Lorsqu’ils parviennent enfin à s’emparer de la bannière à croix gammée, les Juifs la mettent immédiatement en lambeaux. La violence se poursuit néanmoins sans relâche dans les rues avoisinantes. Les quelques policiers dépêchés sur les lieux ne suffisent pas à contrôler l’émeute. Des renforts en uniforme arrivent à cheval et à moto. Au petit matin, la violence a été réprimée.

(Illustration de Jamie Michaels/Christie Pits, 2019)


Conséquences

Personne n’est tué pendant l’émeute de Christie Pits. Le jour suivant, cependant, des dizaines de blessés se présentent dans les hôpitaux de Toronto pour recevoir des soins médicaux pour des blessures de différents niveaux de gravité. Seules quelques arrestations seront effectuées, ce qui témoigne de l’indifférence de la police à l’égard de la persécution des minorités. Deux personnes sont inculpées. Jack Roxborough, que des témoins ont vu brandissant une matraque au-dessus d’un homme couché au sol, sera toutefois le seul condamné. Sa peine: deux mois de prison ou une amende de 50 $. Trois membres du « Pit Gang », un groupe antisémite bien connu, sont également mis en état d’arrestation. Ils sont accusés d’avoir apporté sur les lieux le drapeau à croix gammée à l’origine de l’émeute de Christie Pits.

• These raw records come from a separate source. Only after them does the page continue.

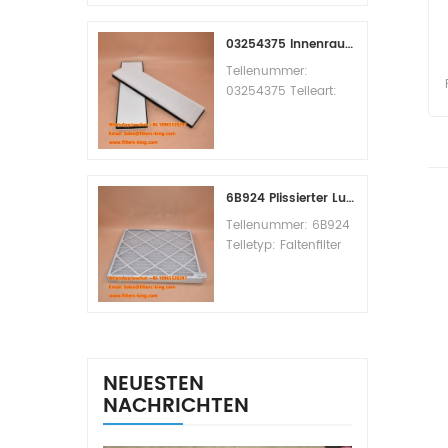
Replacement
MOQ:60pcs
03254375 Innenraumfilter-Querverweis
Teilenummer:
03254375 Teileart:
Innenraumfilter
Marke: Manitowoc
Ersatzteil
Mindestbestellmenge:
20 Stück
6B924 Plissierter Luftfilter MERV 8
Teilenummer: 6B924
Teiletyp: Faltenfilter
MERV-Wert: 8 Marke:
Air Handler
Replacement
Mindestbestellmenge:
20 Stück
NEUESTEN
NACHRICHTEN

L’émeute de Christie Pits met en évidence un problème grave qui existe au Canada: des relations raciales tendues de manière générale, et un sentiment antisémite de manière plus particulière. Devant cette flambée de violence sans précédent, le maire de Toronto, William James Stewart, s’engage à punir toute propagande future mettant en avant la croix gammée. Il s’agit de l’une des premières politiques canadiennes interdisant les propos haineux. L’émeute tombera malgré tout largement dans l’oubli jusqu’en 1987, lorsque la parution du livre The Riot at Christie Pits attirera à nouveau l’attention du public sur l’incident.

Certaines leçons de cette émeute ne seront tirées que beaucoup plus tard dans l’histoire. Parmi les pays ayant accueilli des réfugiés pendant la Deuxième Guerre mondiale, le Canada est l’un de ceux qui ont accepté le plus faible nombre de Juifs fuyant le régime nazi. (Voir aussi Le Canada et l’Holocauste.) De même, les crimes haineux contre les Juifs demeurent scandaleusement fréquents au Canada aujourd’hui.

Héritage

De l’avis de certaines personnes, la chanson « Bobcaygeon » de la formation musicale The Tragically Hip fait, entre autres choses, référence aux émeutes de Christie Pits.

En 2008, Heritage Toronto a dévoilé une plaque en souvenir de l’émeute de Christie Pits. Ces événements ont également été soulignés à la galerie Canadian Journeys du Musée canadien pour les droits de la personne.